Wide receiver Brandon Marshall
Guaranteed 2018 salary: $5,000,000; Bonuses: $1,000,000 prorated, $500,000 roster; Cap number: $6,156,250; Savings against the cap: $5,156,250, Dead money: $1,000,000
Marshall’s first season with the Giants didn’t go according to plan. He only played in five games with 18 receptions for 154 yards. It was the first time in his career Marshall didn’t score a touchdown in a season.
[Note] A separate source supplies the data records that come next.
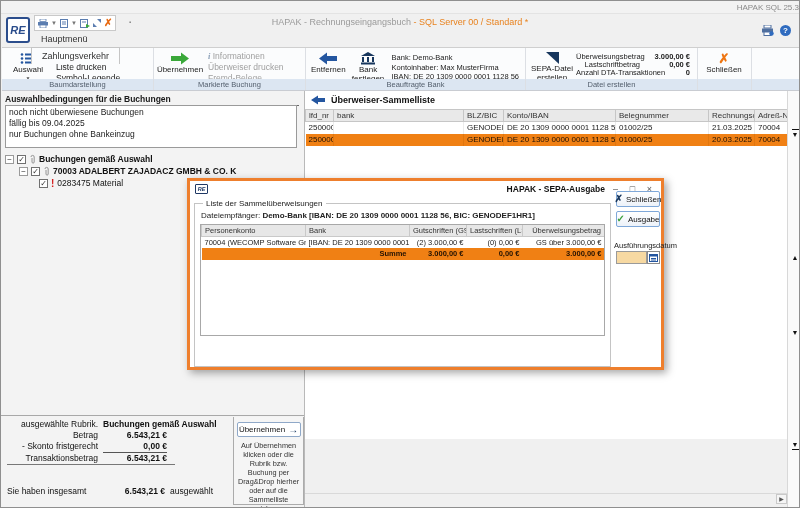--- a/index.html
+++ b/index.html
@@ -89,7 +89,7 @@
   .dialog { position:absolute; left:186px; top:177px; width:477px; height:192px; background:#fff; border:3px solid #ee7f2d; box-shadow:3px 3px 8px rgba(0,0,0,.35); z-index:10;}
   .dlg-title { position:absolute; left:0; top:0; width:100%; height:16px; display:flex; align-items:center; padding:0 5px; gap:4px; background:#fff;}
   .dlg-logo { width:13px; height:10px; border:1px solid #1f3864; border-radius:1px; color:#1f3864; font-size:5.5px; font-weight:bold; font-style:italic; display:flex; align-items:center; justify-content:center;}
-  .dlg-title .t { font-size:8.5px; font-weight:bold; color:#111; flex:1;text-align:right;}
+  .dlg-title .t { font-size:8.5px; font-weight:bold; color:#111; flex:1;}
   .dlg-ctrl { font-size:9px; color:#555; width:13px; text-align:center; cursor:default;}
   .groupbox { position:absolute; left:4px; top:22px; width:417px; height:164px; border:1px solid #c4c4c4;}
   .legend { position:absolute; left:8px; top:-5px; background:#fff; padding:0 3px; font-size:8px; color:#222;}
Marshall is third among active players in receiving yards (12,215) and touchdowns (82) He will also be 34 on Mar. 23 and coming off a season-ending ankle injury. The Giants already have Beckham, Evan Engram, and Sterling Shepard. If Marshall does return the Giants, his contract would need to be restructured with money on the back end.
Cornerback Dominique Rodgers-Cromartie
Guaranteed 2018 salary: $6,480,000; Bonuses: $2,000,000 prorated, $20,000 workout; Cap number: $8,500,000; Savings against the cap: $6,500,000; Dead money: $2,000,000
Rodgers-Cromartie had the best of times and worst of times in 2017. When he was on the field, he played well, exactly what you would expect from a savvy veteran. However, Rodgers-Cromartie also bickered with the coaching staff and served a suspension. He was contrite and showed that veteran leadership when Eli Apple started beefing with pretty much everyone.
Rodgers-Cromartie can still play at a high level and will probably benefit from the coaching change. At the same time, he will be 32 on Apr. 7 and the Giants could use the savings from releasing him on other areas of team need.